Jeffrey Kahn (Santa Clara) has posted Beyond the Little Dutch Boy: An Argument for Structural Change in Tax Deduction Classification on SSRN. Here is the abstract:

One of the most active disputes in tax law today is the question of the proper treatment of a plaintiff, a portion of whose taxable damage award is paid to his attorney pursuant to a contingent fee arrangement. At issue is whether the plaintiff is taxable on the portion of the award that is payable to the attorney. The dispute has attracted considerable attention, particularly because the effect of taxing the plaintiff for the attorney’s portion of the award has been severe and patently inappropriate. Not only does that tax imposition contravene tax policy, but in the case of discrimination suits, it frustrated a major purpose of the civil rights legislation that authorized those causes of action. The civil rights aspect of this problem was resolved prospectively by the adoption of the American Jobs Creation Act of 2004 ("2004 Act"), but the problem continues to exist in other areas.
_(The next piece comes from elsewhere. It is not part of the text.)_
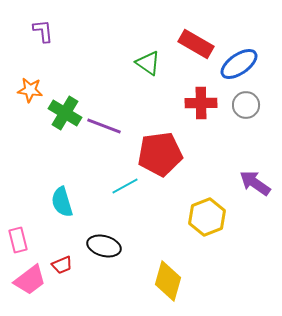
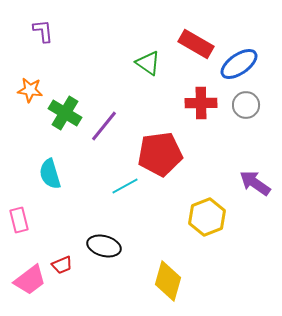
purple line: rotated 72 degrees counterclockwise
cyan semicircle: moved 12 px left, 28 px up
pink rectangle: moved 1 px right, 20 px up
Prior to the enactment of the 2004 Act, the Supreme Court agreed to resolve a split in the Circuit Courts of Appeals with respect to this tax issue. The Supreme Court case is not mooted by the recent adoption of the 2004 Act for two separate reasons: first, because that provision of the 2004 Act does not apply to judgments and settlements made before the date on which the 2004 Act was enacted; and second, because one of the two consolidated cases being heard by the Supreme Court (the Banaitis case) does not involve discrimination, thus making the 2004 Act inapplicable.
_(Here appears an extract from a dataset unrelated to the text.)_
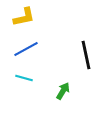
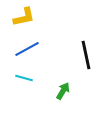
blue line: moved 1 px right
Regardless of how the Supreme Court resolves the discrete issue that is before it, what is alarming is that the current dispute is just one small example of a much larger problem. Instead of dealing with the root cause of the problem, the focus (both in the courts and in Congress) has been on whether to provide a "fix" for the specific plight of the taxpayers who have raised the issue in the context of a suit for damages. The Supreme Court and Congress, like The Little Dutch Boy, may be willing to plug one hole, but the broader problem is a structural fault in the "dam" of the tax law system – namely, the improper classification of a significant number of expenditures as itemized deductions. This Article argues that, instead of plugging one hole at a time, it is time to replace the dam.
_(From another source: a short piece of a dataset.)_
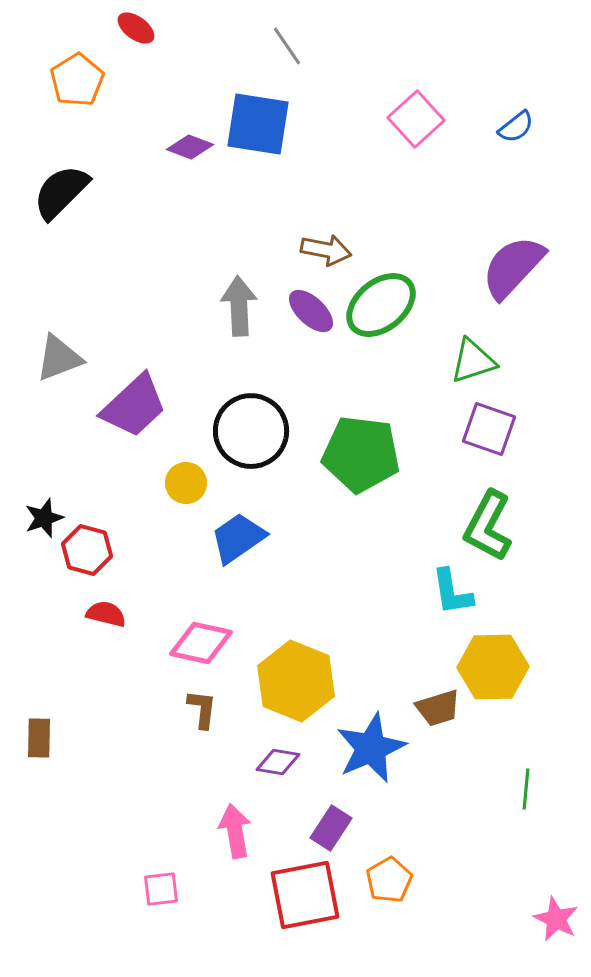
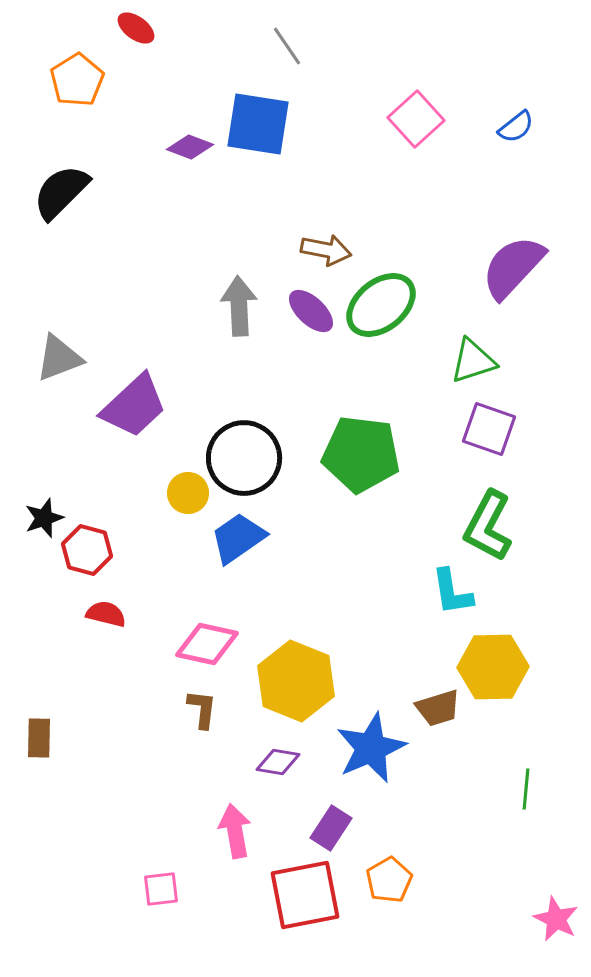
black circle at (251, 431): moved 7 px left, 27 px down
yellow circle at (186, 483): moved 2 px right, 10 px down
pink diamond at (201, 643): moved 6 px right, 1 px down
The thesis of this Article is that the current list of nonitemized deductions wrongly excludes a number of items, especially some that are directly connected to the production of income. This wrongful exclusion imposes an unwarranted and severe tax burden in far more circumstances than the attorney fee problem on which Congress exclusively focused. The harsh consequences resulting from the misclassification of a number of items are exacerbated by the stringent limitations currently imposed on many itemized deductions; but even the repeal of those limitations, which is unlikely to occur, will not cure all of the harm that a wrongful classification causes. The author hopes that highlighting several examples of misclassification will induce Congress to implement a commission to study the entire classification system rather than to rest on its laurels for solving one small part of the problem in the 2004 Act.